5 Dialogue Mistakes You Need to Address Immediately

5 Dialogue Mistakes You Need to Address Immediately

By on Sep 19, 2016 in Fiction, Writing & Editing

Writers either love or hate writing dialogue, because it seems easy in theory, but it’s also very easy to make mistakes that disrupt the flow of the story, and have a negative effect on your story and your writing in general. The mistakes presented below are not rules that have been broken, but are simply ways of writing dialogue that have a negative on the aesthetics of your writing. The role of dialogue in your story is not to show the characters talking, but it also needs to convey action, to bring the characters to life and most of all, be relevant and advance the plot. So if you find yourself making some of the following mistakes, you need to analyze your writing thoroughly and discover ways to improve it.

1. Every character sounds the same

This is the easiest mistake to make. Even if your characters sound different to you, they might sound the same way to the readers. In fact, if you need to use dialogue tags all of the time, chances are your characters are not distinguishable by the way they speak. They use the same phrases, the same ways of expressing themselves, and there is nothing unique in their speech to indicate that they are different people. You can address this mistake by characterization. Instead of going along and writing the dialogue, stop and decide which characters will do the talking, and how to make sure that their manner of speaking represents each character in a specific way, and makes them stand out as a character.

2. Every character speaks formally

In real life, we make mistakes when we speak, especially if we are in a rush, or excited, or have had something happen to us that has affected us. So, instead of saying:

“Marlee and I went to the cinema,” we might say, “Me and Marlee,” instead.

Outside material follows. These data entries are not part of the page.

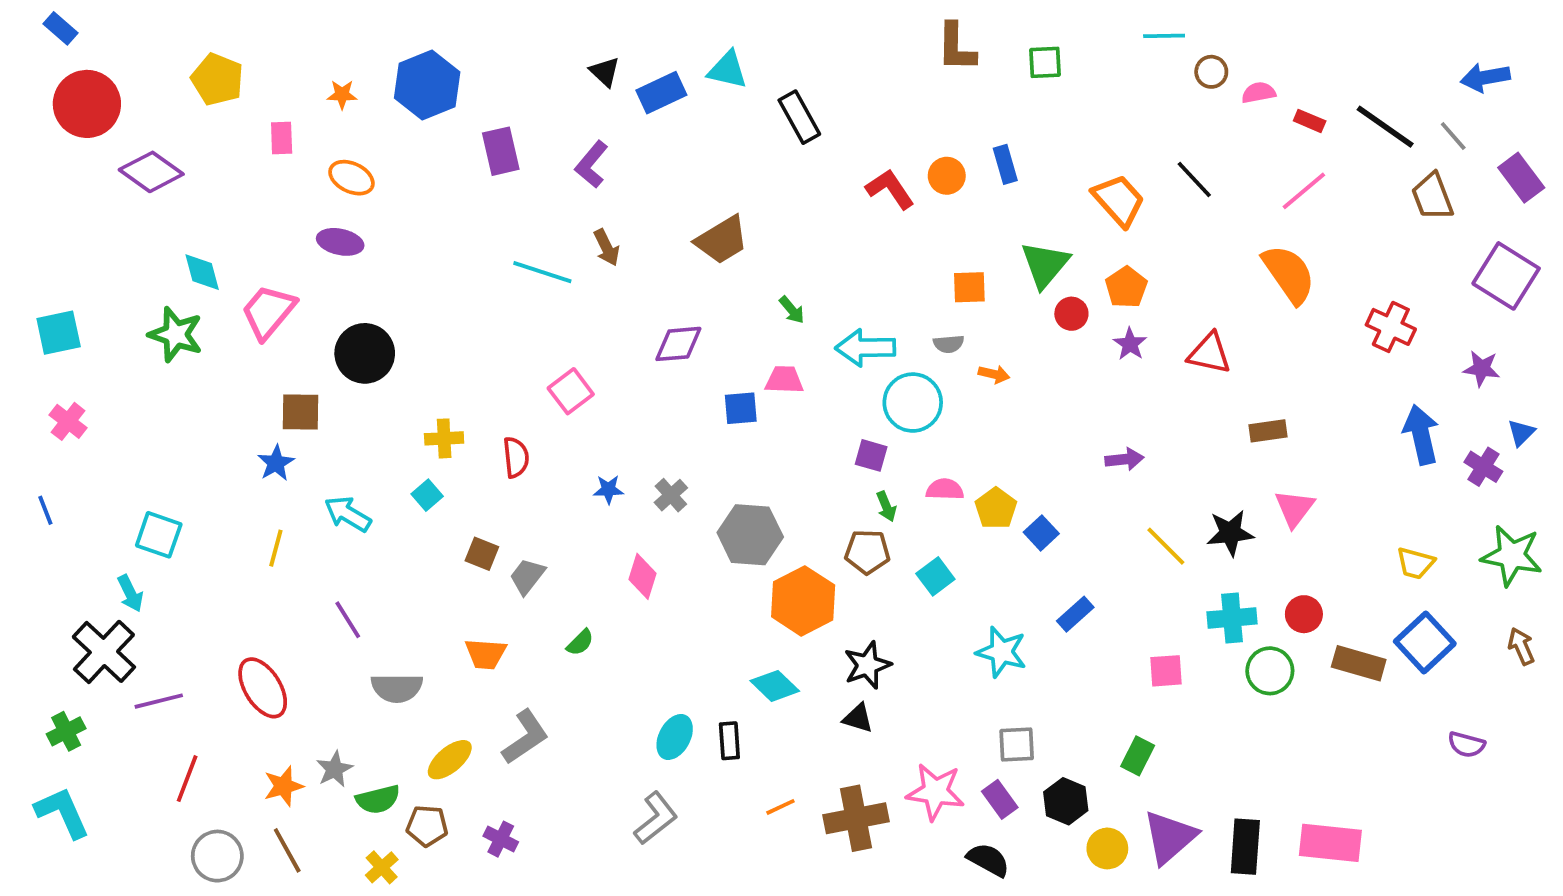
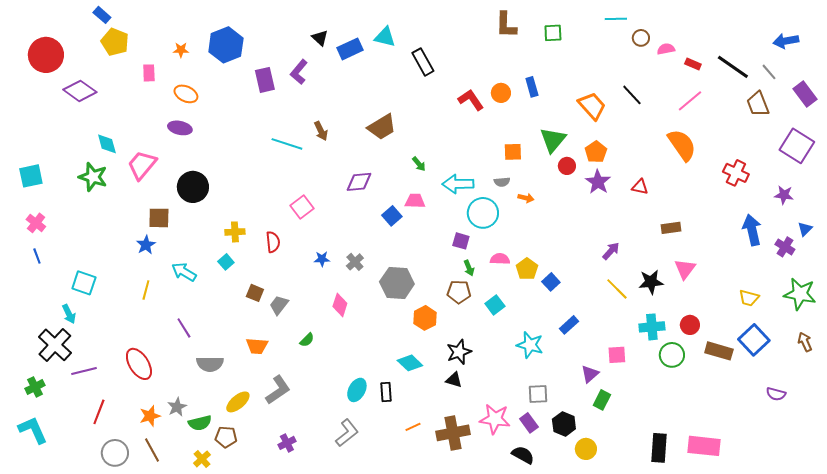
blue rectangle: (60, 28) -> (102, 15), moved
purple L-shape: (591, 164) -> (299, 72), moved
purple star: (1130, 344) -> (598, 182), size x1.4
red triangle: (1209, 353) -> (640, 187), size x0.7
blue square: (741, 408) -> (392, 216), turned -36
purple arrow: (1124, 459) -> (611, 251), moved, turned -42
blue line: (45, 510) -> (37, 256), moved
orange hexagon: (803, 601) -> (425, 318), size x0.7
purple triangle: (1170, 837) -> (590, 374), moved, size x0.6
purple cross: (501, 839) -> (287, 443), moved, turned 36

Even now, the second example sounds better because we hear it so much in our everyday lives that when we come across dialogue that’s too formal, we are instantly put off. When it comes to dialogue, speaking formally can be character trait, something that will distinguish one character from another, but if all characters speak that way, it begins to sound unnatural and forced.

3. Filler dialogue and cluttered dialogue

Filler dialogue is dialogue that is unnecessary. It does not advance the plot, it does not show action, and it is completely irrelevant to the overall story. A very good example of this is greeting. Greeting is unnecessary, unless there is a reason why one character refuses to greet the other, or greets them enthusiastically. On the other hand, we have cluttered dialogue, which is the kind of dialogue where the conversation between the characters is broken up by long narrative passages or descriptions.  Of course, dialogue should not be dry and not interspersed with a comment here and there, but the comments should not become descriptive paragraphs that disrupt the flow of the characters’ conversation.

4. Having obtrusive dialogue tags

Some writers think that the words ‘said,’ ‘asked’ and ‘answered,’ or ‘replied’ should not be used as dialogue tags, because they are so invisible and convey nothing more than who said what. However, obtrusive dialogue tags might convey action, but they do not convey it in a realistic way. For example,

“I don’t know,” she sighed.

The above is very common, but have you ever heard a person sigh and speak at the same time? The sigh either came before or after the words were spoken, but there are other obtrusive dialogue tags that have an even bigger negative effect.

“You should not do that,” she opined.

Now, from the context of the sentence we can tell that the speaker is sharing her opinion. But the word opined stays with us, because it’s so different. When we tell a story about an event from our lives to another person, we don’t convey dialogue with obtrusive dialogue tags. We say ‘he said, she said,’ and leave it at that. In writing, the invisible dialogue tags ensure that the story is not interrupted and that the action is conveyed properly.

5. Overusing the characters’ names

When more than two people are talking, it is okay to use the characters’ names in dialogue, when it feels natural and when one of them addresses another person directly, and not the group as a whole. On the other hand, when two people are talking, if they keep using each other’s names, it begins to sound and feel forced and unnatural. For example:

“What will we do, Marrion?” I asked.

“I don’t know, Amy,” she answered.

“But Marrion, we need to leave..”

The first usage of the character’s name, in our case Marrion, is okay, but the second and third is unnecessary. First, we (should) know that Amy is the one who is speaking, because of the usage of the first person point of view (assuming her name has been established previously in the novel) and the third usage is also unnecessary because we already know who is talking. Just keep it natural. Pay attention in real life how often you use people’s names in conversation and why. That way, you can use characters’ names in dialogue in ways that are natural and have a good impact on the dialogue and the story.

Georgina Roy wants to live in a world filled with magic. As an art student, she’s moonlighting as a writer and is content to fill notebooks and sketchbooks with magical creatures and amazing new worlds. When she is not at school, or scribbling away in a notebook, you can usually find her curled up, reading a good urban fantasy novel, or writing on her laptop, trying to create her own.